しかし、ランサム攻撃は、これまでにも何度か大なり小なりの変容を遂げ、突然、予期せぬ時に発生し、予想外の被害をもたらしてきた。しかも、攻撃の実行に着手するか否かは、攻撃者側のフリーハンドに近い。彼らは、その利点を活かし、手を緩めることなく、執拗に事犯の伸展を狙ってトライすると考えるべきであろう。これに対し、護るべき側は、他に日常的難題を多く抱えながらも、様々なレベルの関係機関や組織との情報交換や連絡調整、訓練等を通じ創意工夫をこらし、万一の事態に備えてもらいたい。

最後に、私の長年の夢であったデジタルの新社会がいよいよ始まった。

先ずは、予てから、これからのデジタル化社会では、老いも若きも含め20~30名くらいのサークルを作り、これをベースにあるアイデアを固め、デジタル社会の恩恵を受け、その実現の栄に浴したいという希望を最寄りの行政機関等に申し出れば、それぞれに相応しい機関や他サークルの紹介を受けることができ、技術や資機材の活用情報や操作方法、セキュリティ技術等関連分野まで的確な指導を受けたり、ものによっては必要なサービスまで享受できる社会環境になればと夢見ている。私も、9月に発足したデジタル庁をはじめとした新しいデジタル社会へ熱い視線を送って注目している。

また、セキュリティ対策としてのサイバー攻撃対応についても、行政や情報管理等に携わる各官公庁や関連企業の第一線における問題意識について我々もこの種のサイバー攻撃がこれまでもたらしてきた変遷の実態と危険性・悪質性について同様に関心を高め情報共有を図ることが有用だと考える。更に、ハッカーグループ等の攻撃企図者がダークグループか否かに関わりなく、国内外の関係機関の協力を得ながら、犯行企図者の公表メッセージや動静情報等を何らかの形で共有できる意見交換会のようなものがあった方が良いとの声も多い。今回のアメリカの公聴会の活動記録の中にも予想以上に多彩な情報が関係者の間で共有されているのではなかろうかと感じられることが何度かあった。この様子を知って、やはりこのような「目」を持った多様、多層な情報共有の場ができないかと思っている。

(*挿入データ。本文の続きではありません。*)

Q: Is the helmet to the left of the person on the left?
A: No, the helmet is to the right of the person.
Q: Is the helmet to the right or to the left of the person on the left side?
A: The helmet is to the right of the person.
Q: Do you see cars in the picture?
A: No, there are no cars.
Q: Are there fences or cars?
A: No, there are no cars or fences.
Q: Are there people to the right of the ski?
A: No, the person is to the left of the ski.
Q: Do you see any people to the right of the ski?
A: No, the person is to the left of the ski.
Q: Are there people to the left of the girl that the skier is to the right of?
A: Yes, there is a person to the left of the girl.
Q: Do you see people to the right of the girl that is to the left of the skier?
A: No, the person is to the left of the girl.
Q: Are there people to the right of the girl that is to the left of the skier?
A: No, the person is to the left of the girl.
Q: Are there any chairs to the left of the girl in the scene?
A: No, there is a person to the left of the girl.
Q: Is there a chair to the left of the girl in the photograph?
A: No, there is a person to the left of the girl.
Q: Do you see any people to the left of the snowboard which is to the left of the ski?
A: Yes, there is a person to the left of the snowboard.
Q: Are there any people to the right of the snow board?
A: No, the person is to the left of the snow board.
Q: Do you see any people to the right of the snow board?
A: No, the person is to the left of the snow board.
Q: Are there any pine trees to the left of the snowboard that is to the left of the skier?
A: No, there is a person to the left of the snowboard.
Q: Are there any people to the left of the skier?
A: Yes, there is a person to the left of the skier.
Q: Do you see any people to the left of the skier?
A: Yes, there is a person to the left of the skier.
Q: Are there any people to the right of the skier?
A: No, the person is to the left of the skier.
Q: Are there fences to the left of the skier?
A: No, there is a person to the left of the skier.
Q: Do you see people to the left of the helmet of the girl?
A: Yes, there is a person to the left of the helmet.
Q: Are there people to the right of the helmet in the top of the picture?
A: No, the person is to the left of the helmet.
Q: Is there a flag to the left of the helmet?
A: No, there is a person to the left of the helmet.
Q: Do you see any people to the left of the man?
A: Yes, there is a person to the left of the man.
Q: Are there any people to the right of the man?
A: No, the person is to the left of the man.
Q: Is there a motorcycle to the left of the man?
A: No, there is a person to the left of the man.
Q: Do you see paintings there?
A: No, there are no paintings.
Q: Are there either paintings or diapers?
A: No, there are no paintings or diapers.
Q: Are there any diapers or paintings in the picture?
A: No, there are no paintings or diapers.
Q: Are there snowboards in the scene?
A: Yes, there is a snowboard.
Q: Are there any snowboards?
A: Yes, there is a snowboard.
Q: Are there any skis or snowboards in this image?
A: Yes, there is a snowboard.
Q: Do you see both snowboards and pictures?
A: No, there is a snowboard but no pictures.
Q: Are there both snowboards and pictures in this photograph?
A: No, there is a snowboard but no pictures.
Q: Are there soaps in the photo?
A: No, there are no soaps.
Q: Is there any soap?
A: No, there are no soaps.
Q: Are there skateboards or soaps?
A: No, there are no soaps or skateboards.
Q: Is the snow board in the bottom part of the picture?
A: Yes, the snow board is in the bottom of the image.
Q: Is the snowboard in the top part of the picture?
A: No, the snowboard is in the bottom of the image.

私は、これ以外にも、例えば、護る側の力量の向上等について、最新のAIや統計手法、データ分析等々をベースにした予兆や兆候情報の分析、データ化等を通じて現場に近い活動結果をより的確に反映し、我々の身辺事象や動向の変化や傾向を分析予想できないかと夢見ている。常々、個人的には「兆候分析」等と理解しにくいことを口にしているが、突き詰めれば、その分析手法等の整理と活用を図って各種の意見交換ができれば良いとも考えている。是非、より的確で斬新なツールと成果を取得し、活用してもらうことができればと思う。